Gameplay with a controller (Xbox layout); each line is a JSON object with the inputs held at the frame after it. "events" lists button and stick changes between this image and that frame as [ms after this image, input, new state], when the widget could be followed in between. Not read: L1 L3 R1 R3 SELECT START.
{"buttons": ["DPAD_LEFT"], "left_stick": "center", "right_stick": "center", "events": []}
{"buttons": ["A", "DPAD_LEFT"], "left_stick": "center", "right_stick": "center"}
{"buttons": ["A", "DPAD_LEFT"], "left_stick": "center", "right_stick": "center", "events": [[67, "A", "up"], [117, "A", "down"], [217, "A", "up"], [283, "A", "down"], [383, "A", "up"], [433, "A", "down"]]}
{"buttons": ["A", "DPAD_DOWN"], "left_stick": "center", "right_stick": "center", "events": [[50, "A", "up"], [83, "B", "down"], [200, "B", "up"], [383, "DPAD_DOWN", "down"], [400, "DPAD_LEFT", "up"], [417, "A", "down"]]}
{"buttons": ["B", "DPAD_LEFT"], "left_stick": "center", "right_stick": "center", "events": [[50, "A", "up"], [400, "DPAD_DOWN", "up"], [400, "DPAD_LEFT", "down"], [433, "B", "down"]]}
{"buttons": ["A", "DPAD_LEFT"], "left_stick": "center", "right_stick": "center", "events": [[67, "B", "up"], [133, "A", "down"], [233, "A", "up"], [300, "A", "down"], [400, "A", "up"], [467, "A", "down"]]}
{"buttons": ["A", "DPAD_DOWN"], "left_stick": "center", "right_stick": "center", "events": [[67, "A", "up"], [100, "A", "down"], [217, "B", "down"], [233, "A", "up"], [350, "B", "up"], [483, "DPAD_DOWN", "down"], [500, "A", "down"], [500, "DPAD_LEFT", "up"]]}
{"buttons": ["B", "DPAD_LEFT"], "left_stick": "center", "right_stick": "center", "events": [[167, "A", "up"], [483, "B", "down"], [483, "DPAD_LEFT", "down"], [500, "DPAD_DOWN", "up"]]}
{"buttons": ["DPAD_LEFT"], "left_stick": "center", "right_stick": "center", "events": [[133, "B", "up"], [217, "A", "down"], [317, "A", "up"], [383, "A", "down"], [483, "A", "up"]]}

***

> Required action: Each entry is to be output exactly as it was written.

> Response to the task:
Gameplay with a controller (Xbox layout); each line is a JSON object with the inputs held at the frame after it. "events" lists button and stick changes between this image and that frame as [ms after this image, input, new state], when the widget could be followed in between. Not read: L1 L3 R1 R3 SELECT START.
{"buttons": ["DPAD_LEFT"], "left_stick": "center", "right_stick": "center", "events": []}
{"buttons": ["A", "DPAD_LEFT"], "left_stick": "center", "right_stick": "center"}
{"buttons": ["A", "DPAD_LEFT"], "left_stick": "center", "right_stick": "center", "events": [[67, "A", "up"], [117, "A", "down"], [217, "A", "up"], [283, "A", "down"], [383, "A", "up"], [433, "A", "down"]]}
{"buttons": ["A", "DPAD_DOWN"], "left_stick": "center", "right_stick": "center", "events": [[50, "A", "up"], [83, "B", "down"], [200, "B", "up"], [383, "DPAD_DOWN", "down"], [400, "DPAD_LEFT", "up"], [417, "A", "down"]]}
{"buttons": ["B", "DPAD_LEFT"], "left_stick": "center", "right_stick": "center", "events": [[50, "A", "up"], [400, "DPAD_DOWN", "up"], [400, "DPAD_LEFT", "down"], [433, "B", "down"]]}
{"buttons": ["A", "DPAD_LEFT"], "left_stick": "center", "right_stick": "center", "events": [[67, "B", "up"], [133, "A", "down"], [233, "A", "up"], [300, "A", "down"], [400, "A", "up"], [467, "A", "down"]]}
{"buttons": ["A", "DPAD_DOWN"], "left_stick": "center", "right_stick": "center", "events": [[67, "A", "up"], [100, "A", "down"], [217, "B", "down"], [233, "A", "up"], [350, "B", "up"], [483, "DPAD_DOWN", "down"], [500, "A", "down"], [500, "DPAD_LEFT", "up"]]}
{"buttons": ["B", "DPAD_LEFT"], "left_stick": "center", "right_stick": "center", "events": [[167, "A", "up"], [483, "B", "down"], [483, "DPAD_LEFT", "down"], [500, "DPAD_DOWN", "up"]]}
{"buttons": ["DPAD_LEFT"], "left_stick": "center", "right_stick": "center", "events": [[133, "B", "up"], [217, "A", "down"], [317, "A", "up"], [383, "A", "down"], [483, "A", "up"]]}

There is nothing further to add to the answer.